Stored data
------------------------

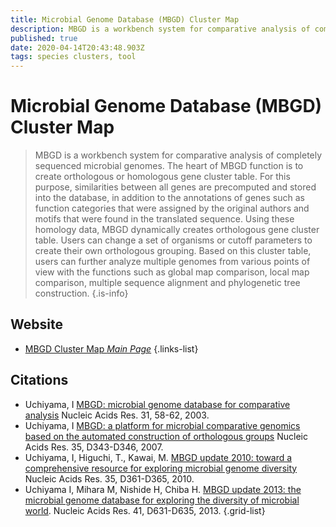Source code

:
```yaml
---
title: Microbial Genome Database (MBGD) Cluster Map
description: MBGD is a workbench system for comparative analysis of completely sequenced microbial genomes. 
published: true
date: 2020-04-14T20:43:48.903Z
tags: species clusters, tool
---
```


# Microbial Genome Database (MBGD) Cluster Map

> MBGD is a workbench system for comparative analysis of completely sequenced microbial genomes. The heart of MBGD function is to create orthologous or homologous gene cluster table. For this purpose, similarities between all genes are precomputed and stored into the database, in addition to the annotations of genes such as function categories that were assigned by the original authors and motifs that were found in the translated sequence. Using these homology data, MBGD dynamically creates orthologous gene cluster table. Users can change a set of organisms or cutoff parameters to create their own orthologous grouping. Based on this cluster table, users can further analyze multiple genomes from various points of view with the functions such as global map comparison, local map comparison, multiple sequence alignment and phylogenetic tree construction.
{.is-info}

## Website

- [MBGD Cluster Map *Main Page*](http://mbgd.genome.ad.jp/htbin/cluster_map)
{.links-list}

## Citations

-	Uchiyama, I [MBGD: microbial genome database for comparative analysis](https://www.ncbi.nlm.nih.gov/pubmed/12519947) Nucleic Acids Res. 31, 58-62, 2003.
-	Uchiyama, I [MBGD: a platform for microbial comparative genomics based on the automated construction of orthologous groups](https://www.ncbi.nlm.nih.gov/pubmed/17135196) Nucleic Acids Res. 35, D343-D346, 2007.
-	Uchiyama, I, Higuchi, T., Kawai, M. [MBGD update 2010: toward a comprehensive resource for exploring microbial genome diversity](https://www.ncbi.nlm.nih.gov/pubmed/19906735) Nucleic Acids Res. 35, D361-D365, 2010.
-	Uchiyama I, Mihara M, Nishide H, Chiba H. [MBGD update 2013: the microbial genome database for exploring the diversity of microbial world](https://www.ncbi.nlm.nih.gov/pubmed/23118485). Nucleic Acids Res. 41, D631-D635, 2013.
{.grid-list}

------------------------

== ABOUT THIS EXERCISE ==
Each line of the records above that includes the string "genomes" should be counted. Report the total alone.

== FINISHED TASK ==
2